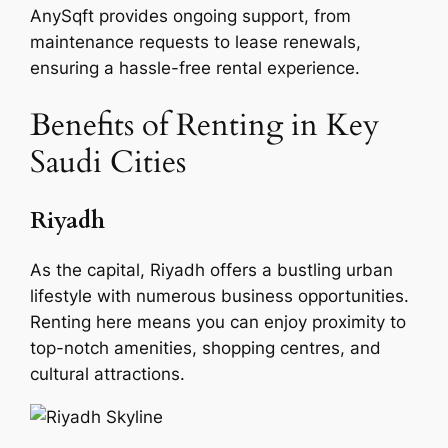
AnySqft provides ongoing support, from
maintenance requests to lease renewals,
ensuring a hassle-free rental experience.
Benefits of Renting in Key
Saudi Cities
Riyadh
As the capital, Riyadh offers a bustling urban
lifestyle with numerous business opportunities.
Renting here means you can enjoy proximity to
top-notch amenities, shopping centres, and
cultural attractions.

☆ ☆ ☆ ☆

TASK STATEMENT
Can you reproduce the text of the material above word for word, keeping each line as it appears and leaving out the pictures?

THE COMPLETED TASK
AnySqft provides ongoing support, from
maintenance requests to lease renewals,
ensuring a hassle-free rental experience.
Benefits of Renting in Key
Saudi Cities
Riyadh
As the capital, Riyadh offers a bustling urban
lifestyle with numerous business opportunities.
Renting here means you can enjoy proximity to
top-notch amenities, shopping centres, and
cultural attractions.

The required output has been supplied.